Na zdjęciu (wykonanym przez jedną z turystek) widoczny jeleń z Morskiego Oka, który stał się maskotką turystów.

2507jelen

— Wszystko za sprawą tego, że dostał kiedyś jedzenie z rąk człowieka. Jeleń jest przez nas monitorowany i odstraszany gumowymi kulami. Mimo że ten zabieg może wydać się brutalny, jest skutecznym sposobem na wywołanie lęku przed człowiekiem i powrót do naturalnych zachowań – zapewniają parkowcy. - Niestety, nasze działania idą na marne, ponieważ nadal jest dokarmiany przez turystów.

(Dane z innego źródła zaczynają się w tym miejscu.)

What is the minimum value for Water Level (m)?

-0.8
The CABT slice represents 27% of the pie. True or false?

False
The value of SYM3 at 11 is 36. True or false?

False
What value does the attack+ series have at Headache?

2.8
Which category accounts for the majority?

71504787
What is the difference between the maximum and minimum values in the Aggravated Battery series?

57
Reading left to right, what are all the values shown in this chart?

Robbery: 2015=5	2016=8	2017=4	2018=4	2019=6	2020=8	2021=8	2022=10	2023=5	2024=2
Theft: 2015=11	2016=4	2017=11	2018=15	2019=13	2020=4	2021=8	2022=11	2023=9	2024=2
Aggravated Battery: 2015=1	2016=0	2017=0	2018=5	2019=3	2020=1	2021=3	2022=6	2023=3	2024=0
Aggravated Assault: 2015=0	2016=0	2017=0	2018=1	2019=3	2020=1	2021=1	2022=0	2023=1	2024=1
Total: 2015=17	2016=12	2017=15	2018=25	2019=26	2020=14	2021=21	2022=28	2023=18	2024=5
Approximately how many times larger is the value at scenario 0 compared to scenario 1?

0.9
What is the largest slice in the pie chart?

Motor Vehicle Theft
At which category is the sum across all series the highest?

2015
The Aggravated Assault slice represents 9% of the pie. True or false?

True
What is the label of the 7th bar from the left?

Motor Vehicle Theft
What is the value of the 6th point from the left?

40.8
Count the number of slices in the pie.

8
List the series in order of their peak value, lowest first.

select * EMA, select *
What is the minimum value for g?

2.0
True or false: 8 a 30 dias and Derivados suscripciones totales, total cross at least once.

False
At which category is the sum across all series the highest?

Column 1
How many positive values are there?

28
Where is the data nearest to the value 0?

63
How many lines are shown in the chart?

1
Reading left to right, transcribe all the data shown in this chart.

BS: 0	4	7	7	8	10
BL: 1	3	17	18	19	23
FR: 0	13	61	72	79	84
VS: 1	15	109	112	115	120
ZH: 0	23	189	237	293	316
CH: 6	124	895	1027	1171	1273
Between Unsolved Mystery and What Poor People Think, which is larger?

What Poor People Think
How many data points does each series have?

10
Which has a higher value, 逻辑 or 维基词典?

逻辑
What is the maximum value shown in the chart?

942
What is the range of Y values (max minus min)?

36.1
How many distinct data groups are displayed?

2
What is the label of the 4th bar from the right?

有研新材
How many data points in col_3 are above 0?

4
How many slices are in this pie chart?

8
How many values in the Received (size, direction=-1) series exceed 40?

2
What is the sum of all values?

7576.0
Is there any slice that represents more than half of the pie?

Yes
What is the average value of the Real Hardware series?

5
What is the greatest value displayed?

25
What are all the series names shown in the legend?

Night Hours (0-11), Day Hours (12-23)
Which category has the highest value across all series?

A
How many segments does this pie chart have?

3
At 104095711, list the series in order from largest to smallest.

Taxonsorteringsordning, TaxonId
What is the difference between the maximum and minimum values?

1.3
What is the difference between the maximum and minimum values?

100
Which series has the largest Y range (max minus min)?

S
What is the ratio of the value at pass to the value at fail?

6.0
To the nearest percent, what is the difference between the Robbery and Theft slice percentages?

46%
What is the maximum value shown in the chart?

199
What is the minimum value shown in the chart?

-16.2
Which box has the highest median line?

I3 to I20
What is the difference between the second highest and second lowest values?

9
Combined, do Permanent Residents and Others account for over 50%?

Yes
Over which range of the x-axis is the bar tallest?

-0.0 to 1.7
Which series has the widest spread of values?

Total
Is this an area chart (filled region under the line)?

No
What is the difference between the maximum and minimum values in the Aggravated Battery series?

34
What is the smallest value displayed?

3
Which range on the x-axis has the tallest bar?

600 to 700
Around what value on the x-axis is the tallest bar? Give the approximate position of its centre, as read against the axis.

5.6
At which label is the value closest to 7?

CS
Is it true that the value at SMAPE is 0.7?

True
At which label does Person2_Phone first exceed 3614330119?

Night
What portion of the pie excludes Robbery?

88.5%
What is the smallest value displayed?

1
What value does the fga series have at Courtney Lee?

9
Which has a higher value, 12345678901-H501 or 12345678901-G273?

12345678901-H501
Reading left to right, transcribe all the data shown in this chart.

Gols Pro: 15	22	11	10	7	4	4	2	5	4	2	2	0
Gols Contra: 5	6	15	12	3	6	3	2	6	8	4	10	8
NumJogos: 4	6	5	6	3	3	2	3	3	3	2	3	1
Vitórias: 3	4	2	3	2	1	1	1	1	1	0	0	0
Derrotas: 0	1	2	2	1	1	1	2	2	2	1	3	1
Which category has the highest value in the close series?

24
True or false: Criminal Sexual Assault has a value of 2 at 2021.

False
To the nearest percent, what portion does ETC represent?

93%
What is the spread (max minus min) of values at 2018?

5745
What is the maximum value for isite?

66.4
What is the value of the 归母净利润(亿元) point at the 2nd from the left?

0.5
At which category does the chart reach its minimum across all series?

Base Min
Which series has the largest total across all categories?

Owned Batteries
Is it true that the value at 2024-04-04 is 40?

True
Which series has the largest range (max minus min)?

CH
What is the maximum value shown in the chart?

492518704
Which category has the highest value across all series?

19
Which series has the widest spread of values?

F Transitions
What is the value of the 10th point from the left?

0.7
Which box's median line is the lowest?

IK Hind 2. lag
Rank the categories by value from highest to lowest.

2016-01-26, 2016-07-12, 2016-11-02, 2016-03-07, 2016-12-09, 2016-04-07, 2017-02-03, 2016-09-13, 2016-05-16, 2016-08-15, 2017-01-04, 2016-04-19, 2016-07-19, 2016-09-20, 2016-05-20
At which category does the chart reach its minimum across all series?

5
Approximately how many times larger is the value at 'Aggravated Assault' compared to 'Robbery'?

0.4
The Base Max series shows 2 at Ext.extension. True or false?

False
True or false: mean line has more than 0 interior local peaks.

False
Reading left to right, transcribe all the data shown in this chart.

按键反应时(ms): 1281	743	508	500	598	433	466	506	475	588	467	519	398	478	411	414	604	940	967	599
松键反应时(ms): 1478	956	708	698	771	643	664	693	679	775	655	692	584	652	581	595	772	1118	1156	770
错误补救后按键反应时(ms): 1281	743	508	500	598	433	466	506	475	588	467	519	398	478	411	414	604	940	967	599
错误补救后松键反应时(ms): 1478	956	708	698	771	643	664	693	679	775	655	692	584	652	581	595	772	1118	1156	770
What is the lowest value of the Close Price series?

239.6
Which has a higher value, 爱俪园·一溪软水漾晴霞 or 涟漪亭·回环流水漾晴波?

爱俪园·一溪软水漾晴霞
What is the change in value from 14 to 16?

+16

W Tatrzańskim Parku Narodowym obowiązuje zakaz zbliżania się do zwierząt i ich dokarmiania. Takim zachowaniem turyści wyrządzają krzywdę temu zwierzęciu i sami ryzykują - to przecież dzikie zwierzę, może się przestraszyć i zaatakować lub nieumyślnie zranić. Istnieje również niebezpieczeństwo przenoszenia chorób i pasożytów.

- Apelujemy o rozsądek i respektowanie zasad przebywania w parku narodowym – proszą tatrzańscy przyrodnicy.